Italy suffers more than anyone for a specific reason: we are a country with a very high average age, around 48 years. 25% of the population is over 65 years old, and for every child under 6 years old there are 6 elderly people. For comparison, the average age in Europe is 45, in Asia 33.

It is no coincidence that Italy is the country with the most heat-related deaths in Europe: on average over 3,000 each year, ahead of Germany and Spain. And 94% of European regions are getting worse every year.

The invisible damage

Heat waves don’t just strike with heat stroke. They silently hit everything.

They affect those who live in houses without air conditioning, those who cannot afford to stay cool, those who work in the fields or in construction and cannot stop. They affect the bills of those who keep the air conditioner on all day. They affect everyone’s sleep quality, because tropical nights — with minimum temperatures above 20°C — prevent us from resting and recovering. They affect psychophysical health: scientific literature documents an increase in emergency psychiatric hospitalizations during heat waves, for mood disorders, suicidal behavior and anxiety disorders.

Heat waves are not anomalies. They are the new normal.

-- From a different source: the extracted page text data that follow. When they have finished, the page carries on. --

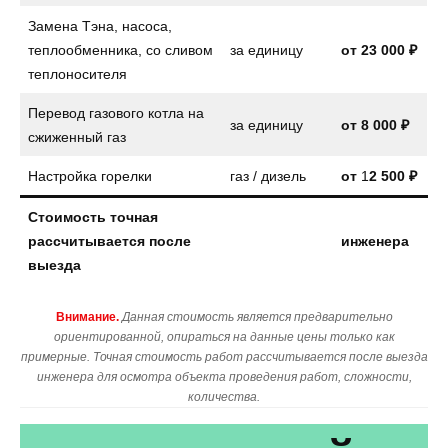
Замена Тэна, насоса,
теплообменника, со сливом
за единицу
от
23 000 ₽
теплоносителя
Перевод газового котла на
за единицу
от
8 000 ₽
сжиженный газ
Настройка горелки
газ / дизель
от
1
2 500 ₽
Стоимость точная
рассчитывается после
инженера
выезда
Внимание.
Данная стоимость является предварительно
ориентированной, опираться на данные цены только как
примерные. Точная стоимость работ рассчитывается после выезда
инженера для осмотра объекта проведения работ, сложности,
количества.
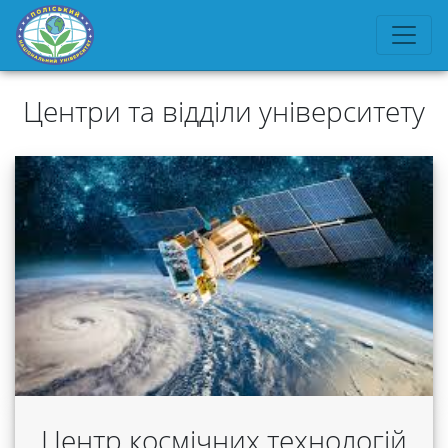
Центри та відділи університету
Центр космічних технологій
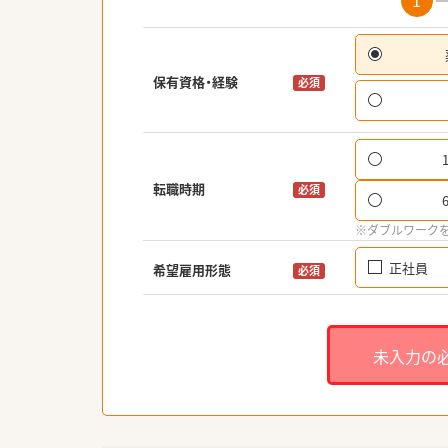
1
保有資格・経験
必須
転職時期
必須
※ダブルワーク
正社員
希望雇用形態
必須
未入力の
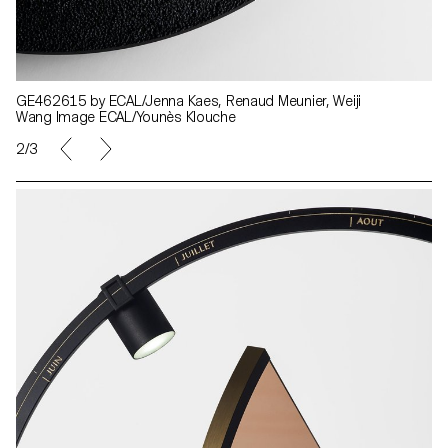
GE462615 by ECAL/Jenna Kaes, Renaud Meunier, Weiji
Wang Image ECAL/Younès Klouche
2/3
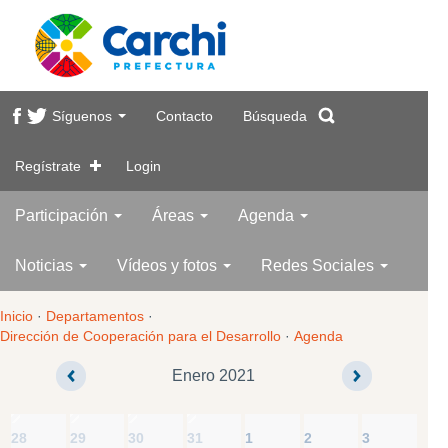
Síguenos
Contacto
Búsqueda
Regístrate
Login
Participación
Áreas
Agenda
Noticias
Vídeos y fotos
Redes Sociales
Inicio
·
Departamentos
·
Dirección de Cooperación para el Desarrollo
·
Agenda
Enero 2021
28
29
30
31
1
2
3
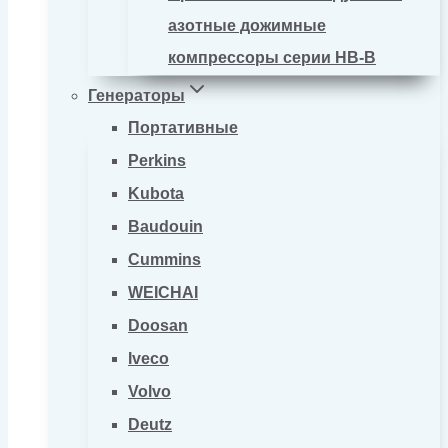
азотные дожимные
компрессоры серии HB-B
Генераторы
Портативные
Perkins
Kubota
Baudouin
Cummins
WEICHAI
Doosan
Iveco
Volvo
Deutz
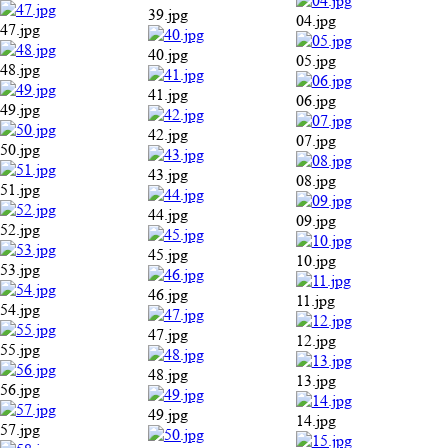
39.jpg
04.jpg
47.jpg
40.jpg
05.jpg
48.jpg
41.jpg
06.jpg
49.jpg
42.jpg
07.jpg
50.jpg
43.jpg
08.jpg
51.jpg
44.jpg
09.jpg
52.jpg
45.jpg
10.jpg
53.jpg
46.jpg
11.jpg
54.jpg
47.jpg
12.jpg
55.jpg
48.jpg
13.jpg
56.jpg
49.jpg
14.jpg
57.jpg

What can we as individual citizens do

We often think that the contribution of one individual is not enough to change a trend. And it’s true that a single behavior can’t change things then and there. But if the change becomes cultural, things really start to change. And for it to become cultural, it is necessary for every single citizen to take an interest in common life. It can do this on two levels.

The first is personal: evaluate your environmental impact. What we eat, how much we travel, how many intercontinental flights we take, how many clothes we buy, how much we waste. Everyone according to their own possibilities.

The second is political: important decisions pass through the institutions, but it is we who decide, with the vote, who will represent us and what vision on the climate crisis will be carried forward. In democracy, sovereignty belongs to the people. And we are the people.

And then there is something that is often underestimated: talking about it. Tell these things to friends, family, on social media. Not to convince anyone or be a know-it-all, but because cultural change happens exactly there. We need more information, more awareness, more participation.

You just need to be attentive citizens and aware of what you can do.